Achievement: First African American woman to win Best Actress Oscar
Movie: Monster’s Ball (2001)
Halle Berry is another household name. Her repertoire is diverse and controversial. While her performance in Monster’s Ball was powerful, one of her best and most historically meaningful roles was her portrayal of Dorothy Dandridge (1991), which she also co-wrote and executive produced.
Ms. Berry is an excellent actress who demands and receives the professional respect that she deserves. And she is one actress who is not afraid of activism, joining both political and environmental causes.
Achievement: First film to feature African American nominees in both Best Actor (Paul Winfield) and Best Actress (Cicely Tyson) roles
Of course, this is not an actor or actress, but is meaningful in its own way. Sounder was a movie about a family of African American sharecroppers who face racism and poverty. The family dog was named Sounder who was much beloved by the family and meets a tragic ending. This movie tells an important story of an African American family that is resilient, loving, and committed to each other in the midst of extremely difficult circumstances.
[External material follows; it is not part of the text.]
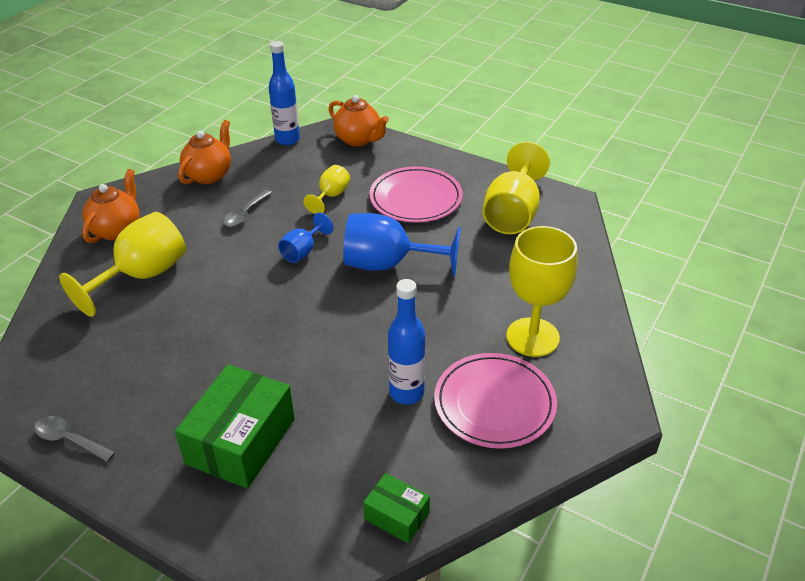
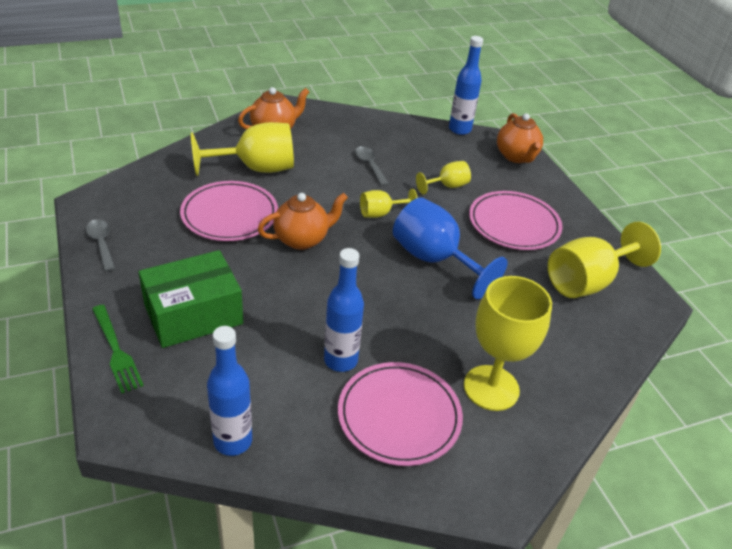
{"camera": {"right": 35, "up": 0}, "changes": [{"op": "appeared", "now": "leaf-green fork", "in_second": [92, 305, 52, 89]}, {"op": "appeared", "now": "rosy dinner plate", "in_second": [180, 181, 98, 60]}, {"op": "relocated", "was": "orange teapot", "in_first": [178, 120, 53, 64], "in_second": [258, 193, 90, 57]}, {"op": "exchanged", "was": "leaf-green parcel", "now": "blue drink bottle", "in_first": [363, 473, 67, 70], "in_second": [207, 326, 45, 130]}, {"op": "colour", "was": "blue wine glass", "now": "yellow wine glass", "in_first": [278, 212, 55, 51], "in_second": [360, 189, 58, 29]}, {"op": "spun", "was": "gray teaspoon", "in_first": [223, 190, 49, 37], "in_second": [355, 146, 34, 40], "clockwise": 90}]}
But this film was also important because of its incredible performances by Paul Winfield and Cicely Tyson. The younger cast members (like Kevin Hooks) also make memorable appearances. More memorable still is that the Academy was bold enough to nominate two African Americans for this film!
This movie was based on the book, Sounder, which presents a more graphic portrayal of the lives of African American sharecroppers. The book has much more violence, racist behavior, and a more emotional ending than the book. It is a great read, but be prepared for many emotions.
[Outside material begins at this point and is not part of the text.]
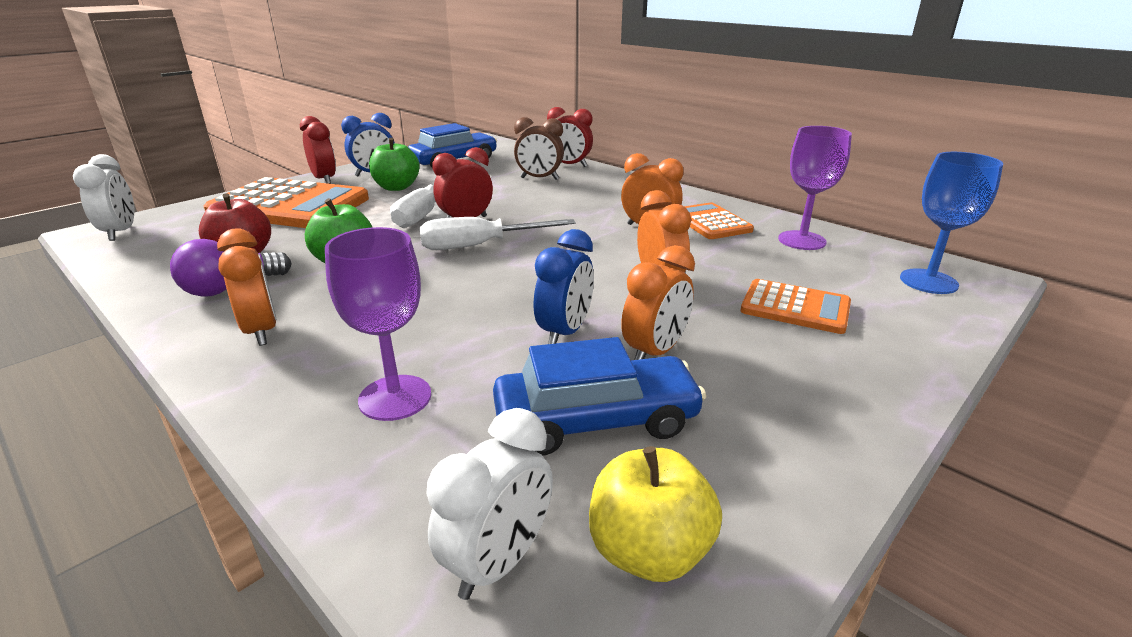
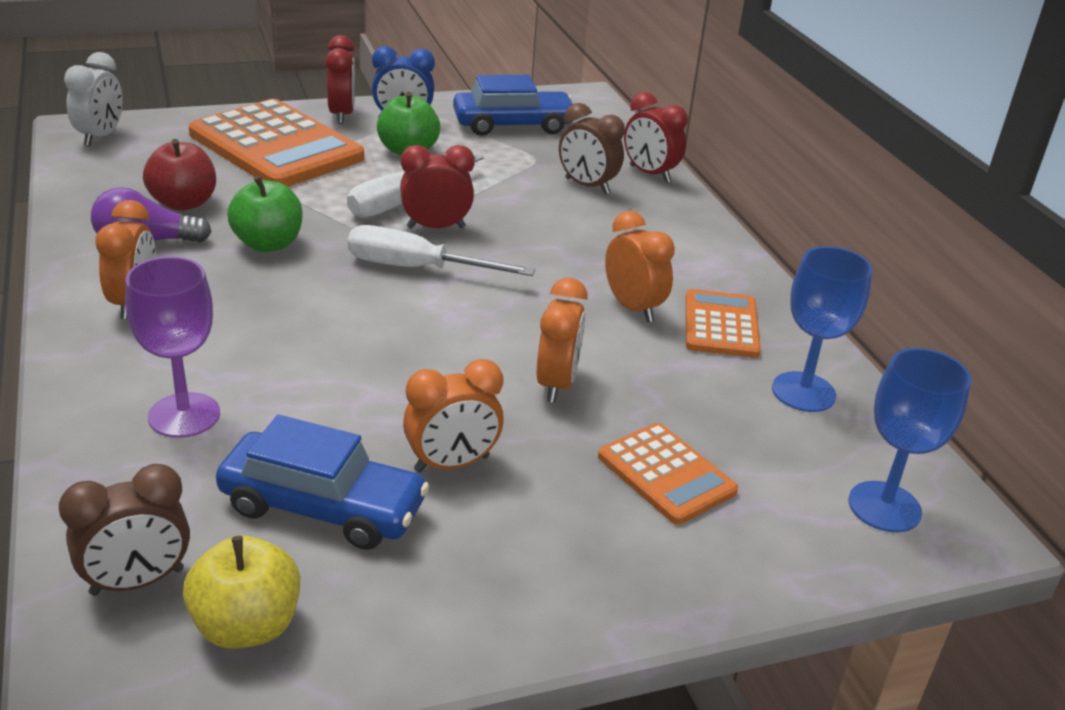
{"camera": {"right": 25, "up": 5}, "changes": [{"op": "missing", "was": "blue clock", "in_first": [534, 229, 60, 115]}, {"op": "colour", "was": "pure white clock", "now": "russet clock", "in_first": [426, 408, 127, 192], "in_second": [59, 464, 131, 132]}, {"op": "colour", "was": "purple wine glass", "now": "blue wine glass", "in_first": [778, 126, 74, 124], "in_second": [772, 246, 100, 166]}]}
African Americans at the Oscars!
The Academy is showing its ability to grow and evolve like American society. Its inclusion and recognition of the contributions by African Americans, Latinos, and others is a big leap in the right direction. And it is taking acting and filmmaking to greater heights.
The actors are important but the technical people are also finally getting the recognition that they deserve. And African Americans are also making a strong presence on the technical side!